What you really need to do is decide what you want to do as a career -- and then find out where you can get the training for that career. 

Next, you walked away from nursing because it was "too much crap to deal with".  I know exactly what you're talking about:  My daughter is a nursing major, and she had to jump through quite a few hoops to get into the nursing program -- then more hoops to prepare herself for clincials.  Buy the school-colors scrubs with the school logo from this specific store, these shoes from that other place, TB test, drug test, proof of vaccinations, criminal background check so she'd have hospital clearance (and, yeah, every one of those medical tests and the background test cost money), summer school, go in between classes to be "signed off" on various skills, arrive at the hospital 6:30 in the morning -- and the hospital's an hour from the university, stay after 'til the nursing advisor has approved your daily work.  Oh, yes.  I hear her talking about the "too much crap"; however, this is the path to becoming an RN. 

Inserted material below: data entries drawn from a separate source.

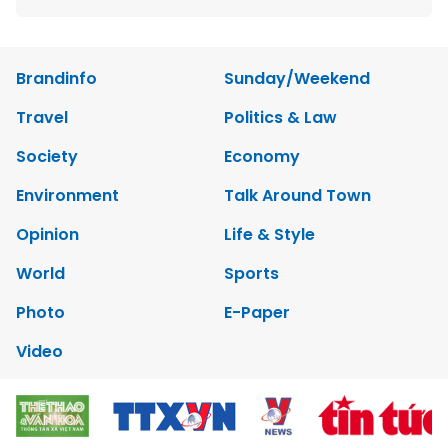
Brandinfo
Sunday/Weekend
Travel
Politics & Law
Society
Economy
Environment
Talk Around Town
Opinion
Life & Style
World
Sports
Photo
E-Paper
Video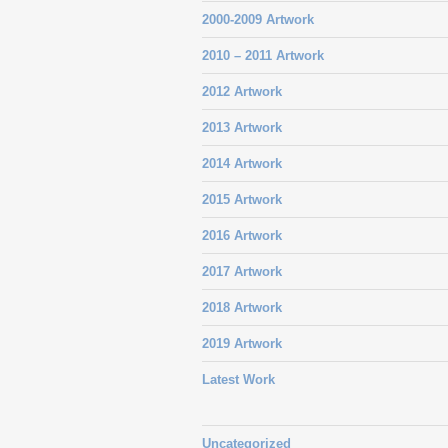
2000-2009 Artwork
2010 – 2011 Artwork
2012 Artwork
2013 Artwork
2014 Artwork
2015 Artwork
2016 Artwork
2017 Artwork
2018 Artwork
2019 Artwork
Latest Work
Uncategorized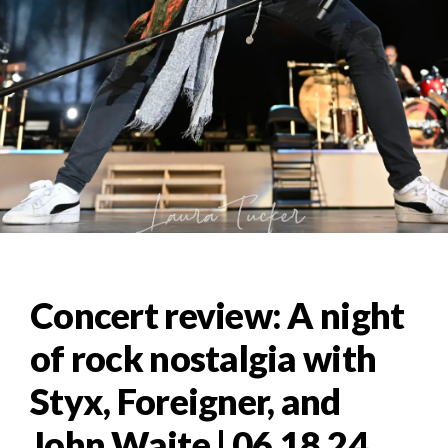
Concert review: A night
of rock nostalgia with
Styx, Foreigner, and
John Waite | 06.18.24,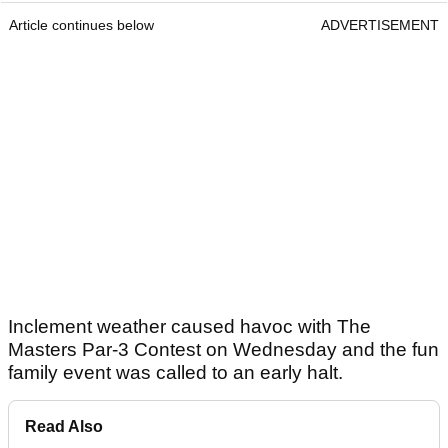
Article continues below
ADVERTISEMENT
Inclement weather caused havoc with The
Masters Par-3 Contest on Wednesday and the fun
family event was called to an early halt.
Read Also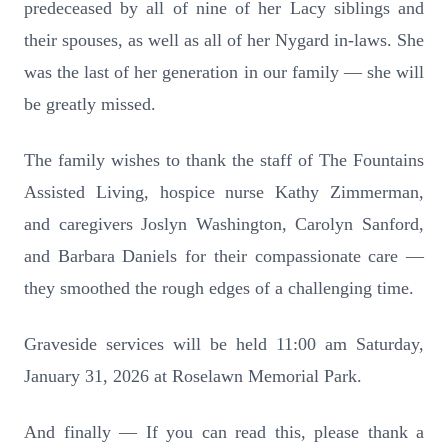
predeceased by all of nine of her Lacy siblings and
their spouses, as well as all of her Nygard in-laws. She
was the last of her generation in our family — she will
be greatly missed.
The family wishes to thank the staff of The Fountains
Assisted Living, hospice nurse Kathy Zimmerman,
and caregivers Joslyn Washington, Carolyn Sanford,
and Barbara Daniels for their compassionate care —
they smoothed the rough edges of a challenging time.
Graveside services will be held 11:00 am Saturday,
January 31, 2026 at Roselawn Memorial Park.
And finally — If you can read this, please thank a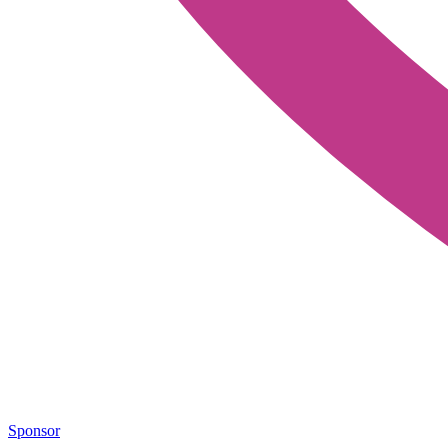
Sponsor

I did similar things when I was a student teacher. 
My husband did similar things when he was an engineering student /intern. 

Trying to prepare for a professional career without "too much crap" is the very definition of being penny-wise and pound foolish.  It's a matter of proving yourself.  Once you're in the job, maintaining all those credentials isn't so much work, but you have to reach that point first.  What I'm hearing is that you're searching for shortcuts.  That won't work.